Africa Defense Forum

Une « nouvelle intensification » entre l’Algérie et le Maroc

PERSONNEL D’ADF

La guerre froide de la région du Maghreb entre l’Algérie et le Maroc continue à faire déferler de nouvelles vagues d’antipathie.

La plus récente série de provocations a commencé au début mars avec l’ouverture à Alger d’un bureau de la République marocaine du Rif, organisation séparatiste financée par l’Algérie.

Le journaliste algérien Nasser Jabi suggère qu’il s’agit d’une réponse au soutien déclaré par le Maroc à l’indépendance des Kabyles d’Algérie, ce dernier étant lui-même une réponse à l’hébergement et au financement des Sahraouis séparatistes du Sahara occidental par l’Algérie.

« Nous faisons face à une nouvelle intensification de l’escalade des relations entre l’Algérie et le Maroc », écrit M. Jabi dans le quotidien Al-Quds al-Arabi le 10 mars.

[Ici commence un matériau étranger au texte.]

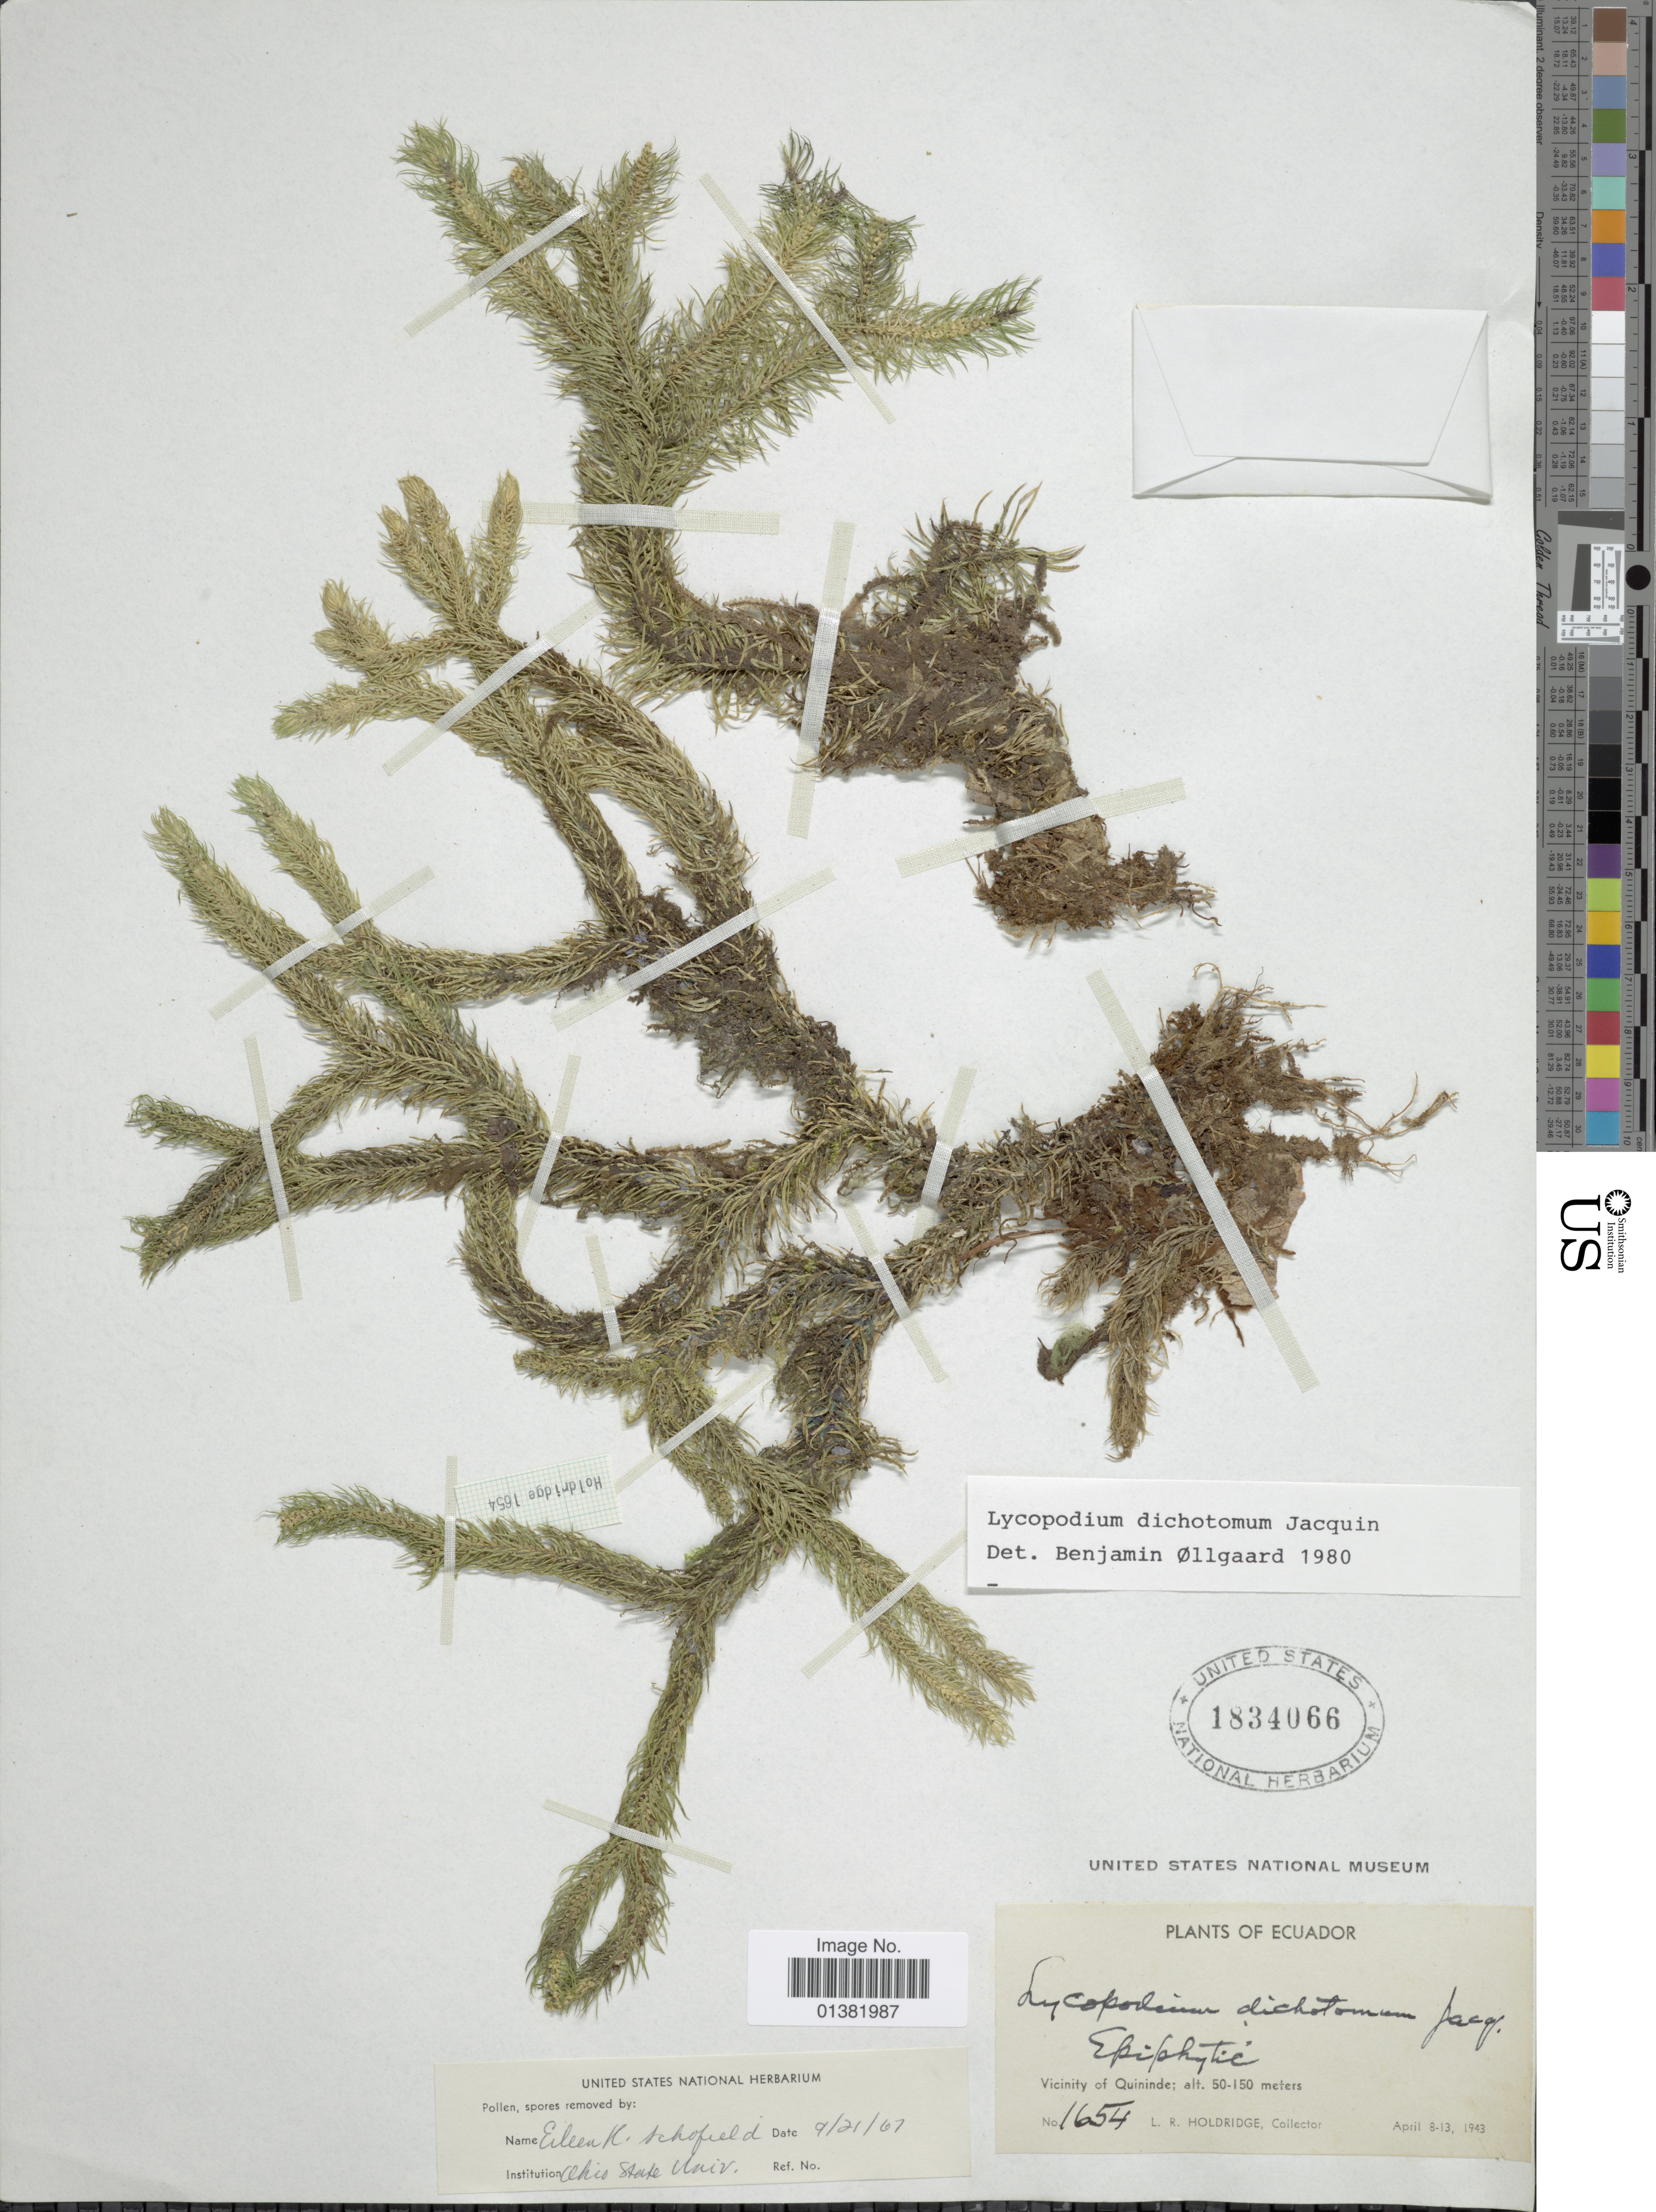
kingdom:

Les tensions entre les deux voisins d’Afrique du Nord couvent depuis des décennies mais au cours des dernières années elles semblent prêtes à exploser. L’Algérie a rompu ses relations diplomatiques avec le Maroc en 2021 à cause d’une série d’« actes hostiles », selon son ministre des Affaires étrangères.

En 2023, le président algérien Abdelmadjid Tebboune a déclaré que la détérioration des relations entre les pays avait atteint « un point de non-retour ».

Le problème principal entre les deux pays est leur position entièrement opposée concernant le conflit au Sahara occidental. Le Maroc revendique le territoire dans le cadre d’un accord conclu en 1975 avec l’Espagne, alors que l’Algérie soutient le Front Polisario, groupe rebelle sahraoui qui souhaite l’indépendance.

Bien que le désaccord concernant le Sahara occidental ait provoqué une lutte acharnée entre l’Algérie et le Maroc depuis des dizaines d’années, les plus récents agents sont deux factions séparatistes appartenant à l’ethnie berbère, les Kabyles et les Rifains, natifs d’Afrique du Nord.

Ferhat Mehenni, président du gouvernement provisoire de Kabylie, déclare que le soutien de l’Algérie pour les Sahraouis est hypocrite.

Il a déclaré sur le site web du Morocco World News au mois de mars : « L’Algérie ne croit pas du tout au droit des peuples à l’auto-détermination. Si elle y croyait, elle l’aurait d’abord reconnu pour la Kabylie et les Kabyles. Ce principe est utilisé par l’Algérie pour déstabiliser les pays avec lesquels elle entre en concurrence, rien de plus et rien de moins. »

L’ex-diplomate algérien Mohamed Larbi Zitout déclare que le soutien algérien pour l’établissement du bureau de la République du Rif dans sa capitale est irresponsable.

« La carte du séparatisme nuit aux deux pays ; elle ressemble davantage à une bombe de destruction », dit-il au site web d’actualités Arabi21.

Les experts pensent qu’un conflit militaire entre le Maroc et l’Algérie est improbable, mais les deux voisins ont des forces armées formidables. En 2022, les deux pays ont assumé 74 % de toutes les dépenses de défense en Afrique du Nord, selon l’Institut international de recherche sur la paix de Stockholm. L’Algérie a dépensé 9,1 milliards de dollars alors que le Maroc a dépensé 5 milliards.

À l’heure actuelle, l’Algérie et le Maroc ont les forces armées les mieux financées sur le continent, avec des budgets respectifs de 21,6 et 12,1 milliards de dollars, selon la liste annuelle de Global Firepower.

Comme de nombreux autres analystes de la région, M. Jabi exprime ses craintes que le renforcement de la puissance militaire ne déclenche un conflit plus vaste.

« À un moment où il existe des signes très négatifs, notamment la petite course aux armements entre les deux pays, certaines forces au sein des deux régimes pourraient songer à employer la puissance militaire, même de façon limitée, pour faire avancer la question », écrit-il.

Alberto Fernandez, vice-président de l’Institut de recherche des médias du Moyen-Orient, organisation de surveillance et d’analyse sans but lucratif, pense que les perspectives de guerre restent faibles, malgré le gel des relations.

« Le résultat probable de la course aux armements et de l’agressivité des deux pays sera des tensions continues sans réelle explosion, des hausses de rhétorique incendiaire et de symbolisme, avec une guerre qui fait constamment surface sans jamais éclater », écrit-il.